Best of luck with it.
I have an MSc Psychology conversion, finished last June with a distinction.
If you really want to do EdPsych then you'll need it - I don't think the 2.2 will hold you back. However, a couple of things to note, EdPsych's are increasingly stretched - those who I know do not tend to do intervention work but more recommendations and report writing. Is this what you are looking for?
Also, the course is not paid like a salary - your fees in year one are paid and you get a tax free bursary of £14k-16k. The second and third year you need to find a LA to pay you and will need to work for them after you finish for a set period of time.
Thank you all
light how difficult is it to get a position with your LA as an EdPsych trainee? (Sorry if that's a 'piece of string' question!)

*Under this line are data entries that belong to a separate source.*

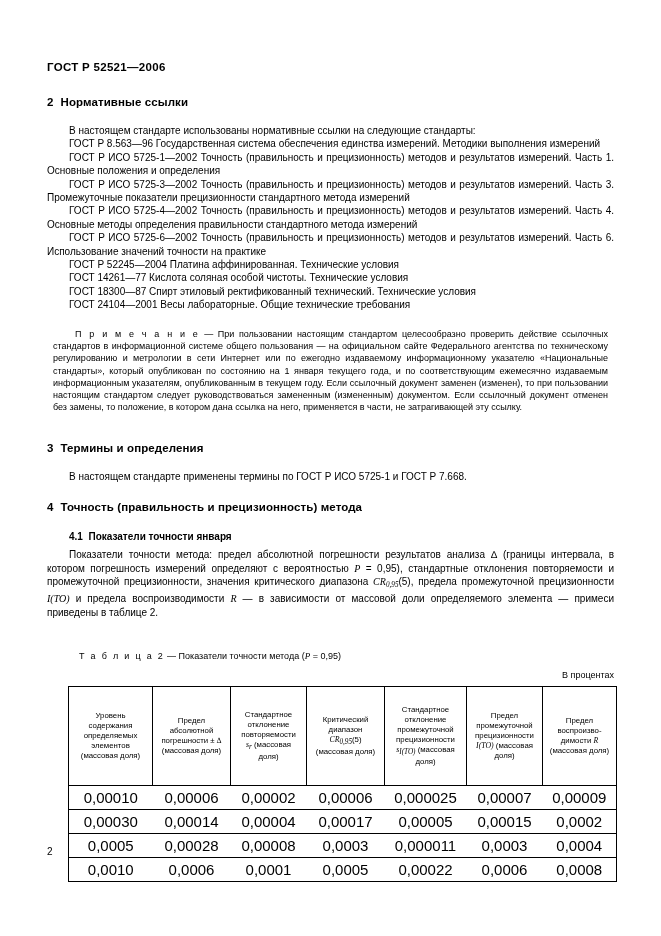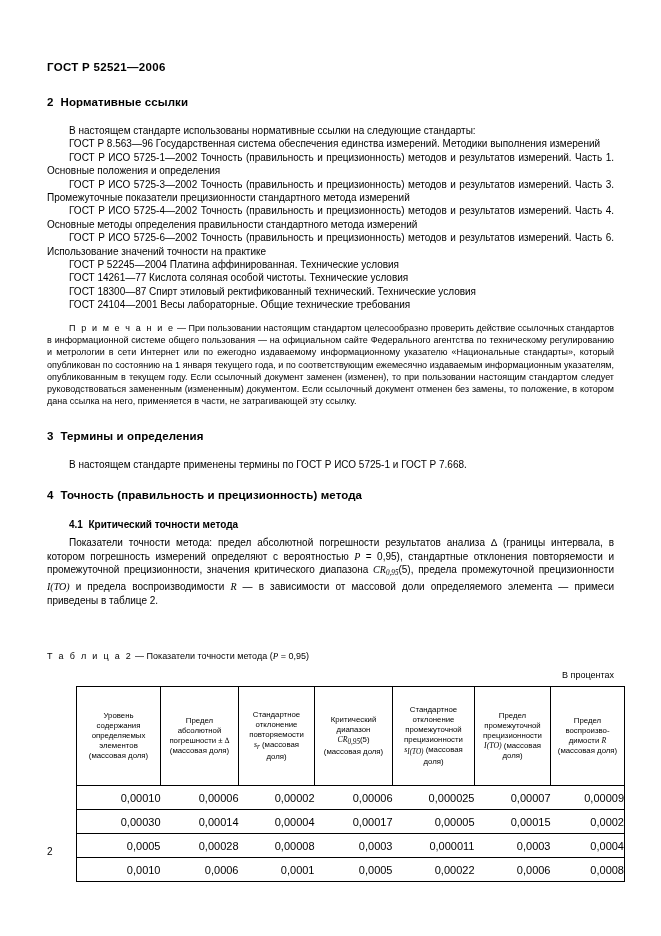--- a/index.html
+++ b/index.html
@@ -78,7 +78,7 @@
   p.note {
     font-size: 9px;
     line-height: 12.3px;
-    margin: 0;
+    margin: 6px;
     text-align: justify;
     text-indent: 22px;
   }

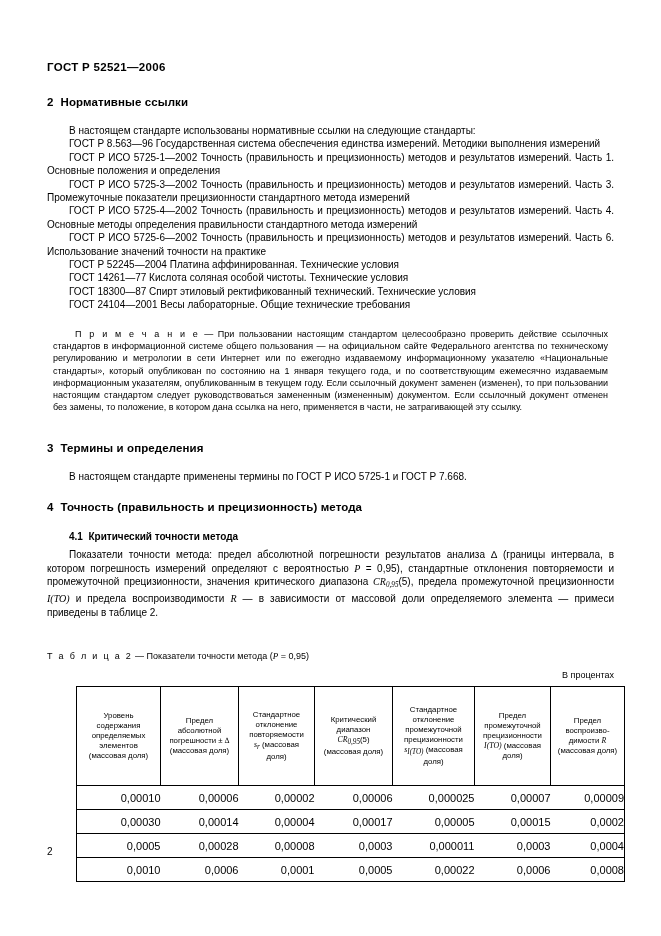--- a/index.html
+++ b/index.html
@@ -202,7 +202,7 @@
     <div class="gap-18"></div>
 
     <h3 class="subsect">
-      <span>4.1</span>&nbsp;&nbsp;<span>Критический точности метода</span>
+      <span>4.1</span>&nbsp;&nbsp;<span>Показатели точности января</span>
     </h3>
     <div class="gap-6"></div>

mapless academically speaking, I've got 3 As at A-level and actually studied Psychology for a year at A-level before dropping it for reasons unrelated to how interested I was in it (was getting As in my assessments). I also got high 2:1s in my exams at degree level but dropped in my practical elements (Music degree). It was the wrong degree for me, in retrospect.
I hope my teaching experience/commitment/management experience would trump my degree result.
When I worked in my LA, they invited applications from interested teachers at schools within the LA for the Ed Psych training. The conversion course and the three years. They didn't open them up to outside competition but there were lots of applicants for the very few places. Therefore, Yoko, can you find out if your LA sponsors teachers to do this? Why don't you ask a senior Ed Psych or the one that visits your school for guidance because no doubt there are differences all over the country.
In my LA, schools now purchase EdPsych time so I am not sure whether the most deserving children now get the time they need, but there is no shortage of work.
Thanks bojo I have a family friend who is an EdPsych so I'll ask him.
I wonder how schools manage to raise the funds to purchase EdPsych time? Is it a ringfenced part of the SEND budget?
I'm not recognising the comments here with what occurs in our EP service/in my profession. So in the spirit of fair access to info accurate info I'll share further. Various university training courses have worked with our EP service. The universities request year 1 placements and then the year 2/3 placements tend to be for different trainees in their cohorts (so that the trainees get a range of experience). This year we offered 2 placements and paid these bursaries and the trainee's travel expenses. (This is typical in our region). The university asks their trainees where they would prefer to work and then attempts to organise this based on what year 2/3 placements are on offer from EP services.
I suspect Bojo is referring to invitations to teachers, with recognised psych degrees, to apply for assistant psychologist posts. These are salaried posts with EP services and are an opportunity to learn from the inside but are rare. They also are a pre-training experience and do not necessarily lead to being accepted onto training. It depends on how the assistant does at interview compared to others. I very much doubt that any LA would fund anyone to do a psychology degree conversion.
Yoko - if you read over my suggestions to you in my earlier post you will see that there's lots of useful advice especially re applying. I tend to give this to those ready to apply for professional training so it may not be what you wanted right now. Courses are looking for psychological thinking primarily. It is easier to grasp this when you've got onto the conversion. You have a lot to build on, including academic ability and understanding of teaching and learning and other things no doubt. It's the start of an interesting journey that I thoroughly enjoyed (despite the sacrifices and the huge efforts). Good luck.